Have you looked at the extended help as advised in the manual?

help?> ?Base.DEFAULT_STABLE
  β”‚ Warning
  β”‚
  β”‚  The following bindings may be internal; they may change or be removed in future versions:
  β”‚
  β”‚    β€’  Base.DEFAULT_STABLE

  DEFAULT_STABLE

  The default sorting algorithm.

  This algorithm is guaranteed to be stable (i.e. it will not reorder elements that compare equal). It makes an effort to be fast for most inputs.

  The algorithms used by DEFAULT_STABLE are an implementation detail. See extended help for the current dispatch system.

  Extended Help
  ≑≑≑≑≑≑≑≑≑≑≑≑≑

  DEFAULT_STABLE is composed of two parts: the InitialOptimizations and a hybrid of Radix, Insertion, Counting, Quick sorts.

  We begin with MissingOptimization because it has no runtime cost when it is not triggered and can enable other optimizations to be applied later.

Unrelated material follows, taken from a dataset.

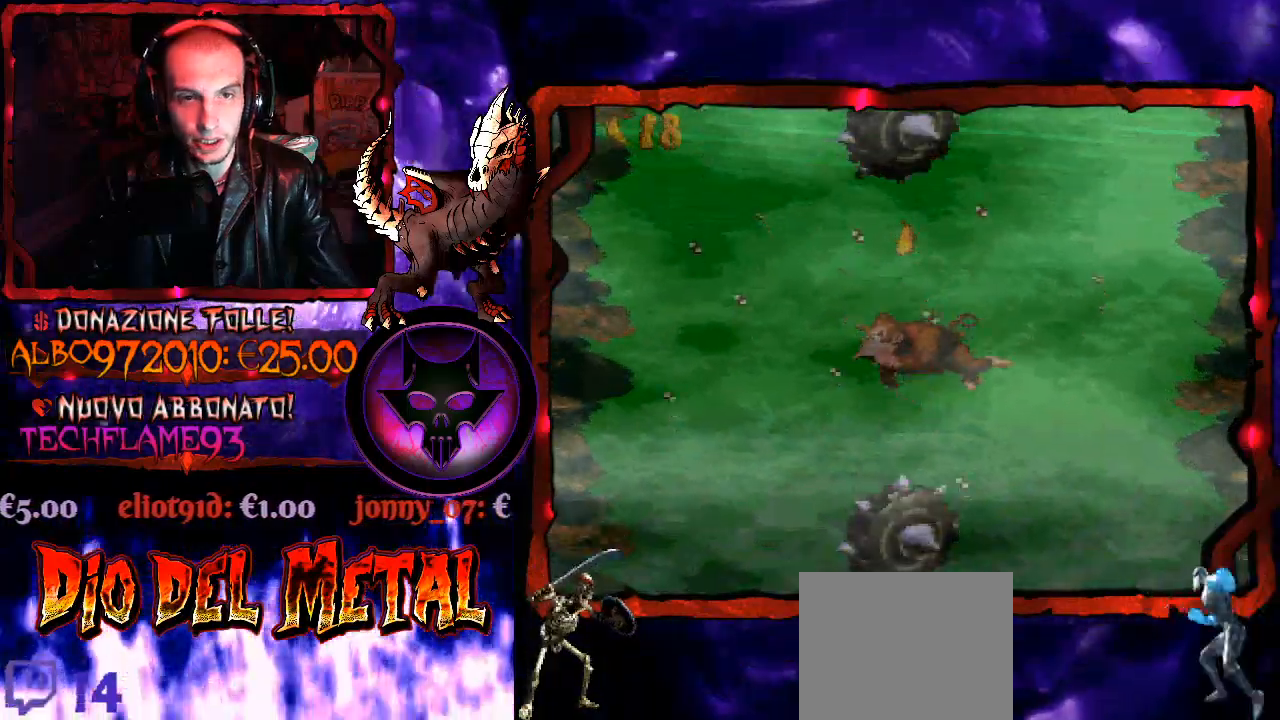
{"buttons": ["DPAD_UP"], "right_stick": "down-left", "button_events": [[33, "SELECT", "up"], [367, "DPAD_UP", "down"]]}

For example, BoolOptimization cannot apply to an
  AbstractVector{Union{Missing, Bool}}, but after MissingOptimization is applied, that input will be converted into am AbstractVector{Bool}.

  We next apply BoolOptimization because it also has no runtime cost when it is not triggered and when it is triggered, it is an incredibly efficient algorithm (sorting Bools is quite easy).

  Next, we dispatch to InsertionSort for inputs with length <= 10. This dispatch occurs before the IEEEFloatOptimization pass because the IEEEFloatOptimizations are not beneficial for very small inputs.

  To conclude the InitialOptimizations, we apply IEEEFloatOptimization.

  After these optimizations, we branch on whether radix sort and related algorithms can be applied to the input vector and ordering. We conduct this branch by testing if UIntMappable(v, order) !== nothing.
  That is, we see if we know of a reversible mapping from eltype(v) to UInt that preserves the ordering order. We perform this check after the initial optimizations because they can change the input vector's
  type and ordering to make them UIntMappable.

  If the input is not UIntMappable, then we perform a presorted check and dispatch to ScratchQuickSort.

  Otherwise, we dispatch to InsertionSort for inputs with length <= 40 and then perform a presorted check (CheckSorted).

  We check for short inputs before performing the presorted check to avoid the overhead of the check for small inputs. Because the alternate dispatch is to InsertionSort which has efficient O(n) runtime on
  presorted inputs, the check is not necessary for small inputs.

  We check if the input is reverse-sorted for long vectors (more than 500 elements) because the check is essentially free unless the input is almost entirely reverse sorted.

  Note that once the input is determined to be UIntMappable, we know the order forms a total order (wikipedia.org/wiki/Total_order) over the inputs and so it is impossible to perform an unstable sort because
  no two elements can compare equal unless they are equal, in which case switching them is undetectable. We utilize this fact to perform a more aggressive reverse sorted check that will reverse the vector [3,
  2, 2, 1].

  After these potential fast-paths are tried and failed, we ComputeExtrema of the input. This computation has a fairly fast O(n) runtime, but we still try to delay it until it is necessary.

  Next, we ConsiderCountingSort. If the range the input is small compared to its length, we apply CountingSort.

  Next, we ConsiderRadixSort. This is similar to the dispatch to counting sort, but we consider the number of bits in the range, rather than the range itself. Consequently, we apply RadixSort for any
  reasonably long inputs that reach this stage.

  Finally, if the input has length less than 80, we dispatch to InsertionSort and otherwise we dispatch to ScratchQuickSort.
1 Like

For large arrays of Float64 (and many other types), Julia uses a RadixSort.

I see. Thanks for your help! The simulation result coincides with the statement.

Thank you very much! I will carefully check this manual.

If you are interested in sorting things FAST then I cannot recommend @Lilith’s Juliacon talks enough. Starting with this overview at last years JuliaCon

There were a couple of other shorter talks by her as well on sorting.

2 Likes

Thank you for providing the video! It is great for learning the sort function in Julia.